* [WHAT NEEDS TO BE DONE] From the first line to the last, return the data exactly, with no pictures.

* [DATASET EXCERPT]
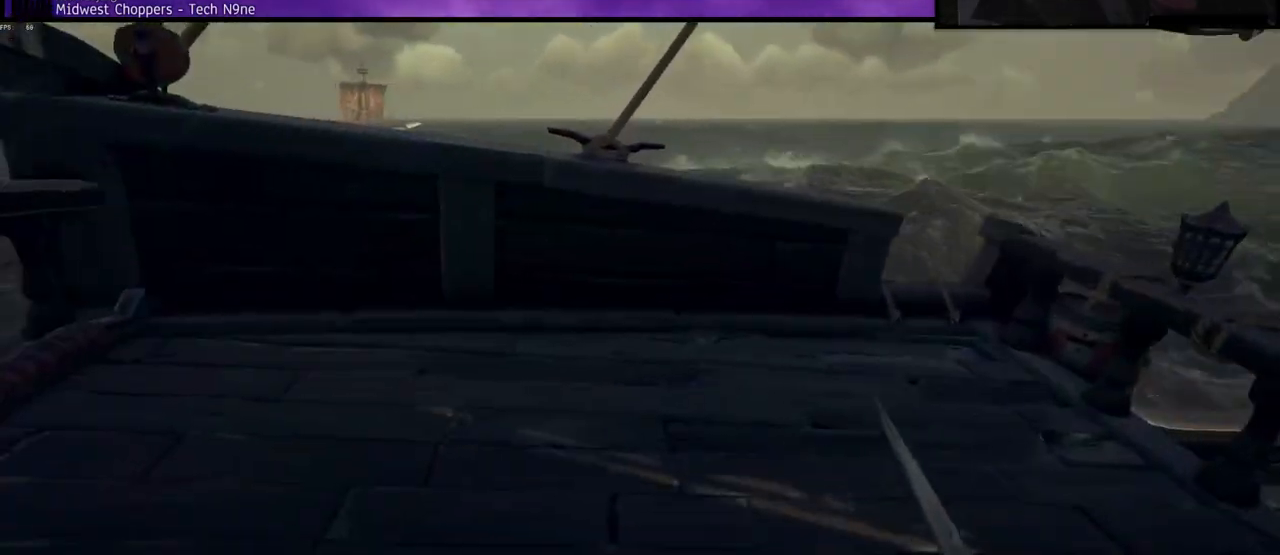
Gameplay with keyboard; each line is a JSON object with the keys held at the frame after it. "events" lists presses ("down") and releases ("up") of "a", "c", "caps_lock", "d", "e", "f", "q", "r", "s", "shift", "space", "w", "x" and "z" between this image and that frame as [ms after this image, input, new state], when the widget could be followed in between. No other keys are recorded. Mouse input is not recorded.
{"keys": [], "events": [[183, "s", "down"], [233, "s", "up"]]}
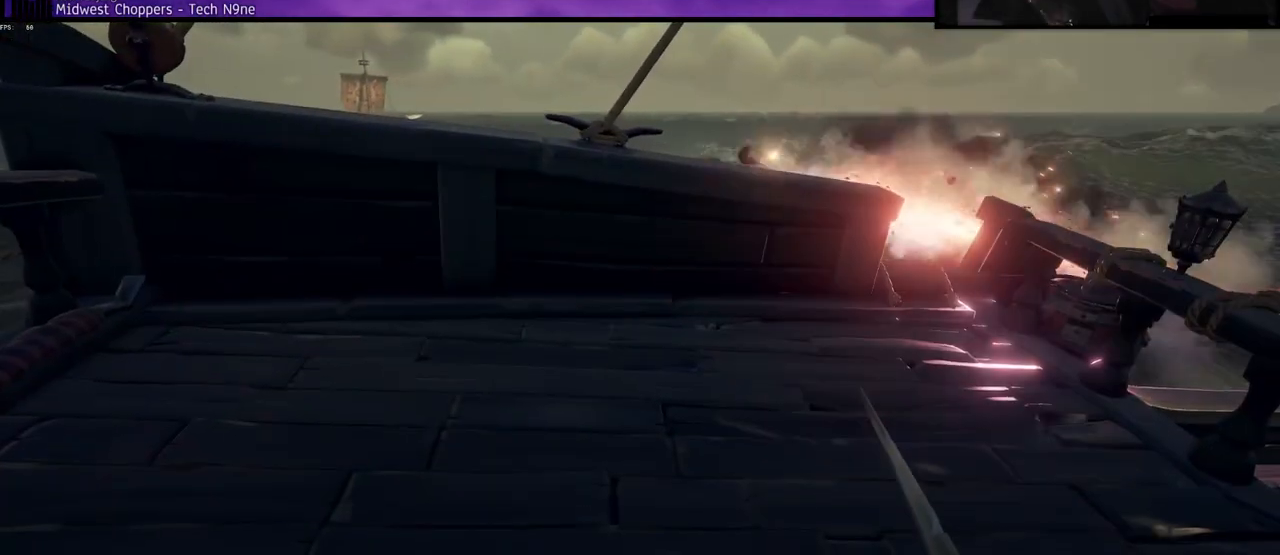
{"keys": ["a", "s"], "events": [[217, "s", "down"], [400, "a", "down"]]}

* [SOLUTION FOR THIS PROBLEM]
Gameplay with keyboard; each line is a JSON object with the keys held at the frame after it. "events" lists presses ("down") and releases ("up") of "a", "c", "caps_lock", "d", "e", "f", "q", "r", "s", "shift", "space", "w", "x" and "z" between this image and that frame as [ms after this image, input, new state], when the widget could be followed in between. No other keys are recorded. Mouse input is not recorded.
{"keys": [], "events": [[183, "s", "down"], [233, "s", "up"]]}
{"keys": ["a", "s"], "events": [[217, "s", "down"], [400, "a", "down"]]}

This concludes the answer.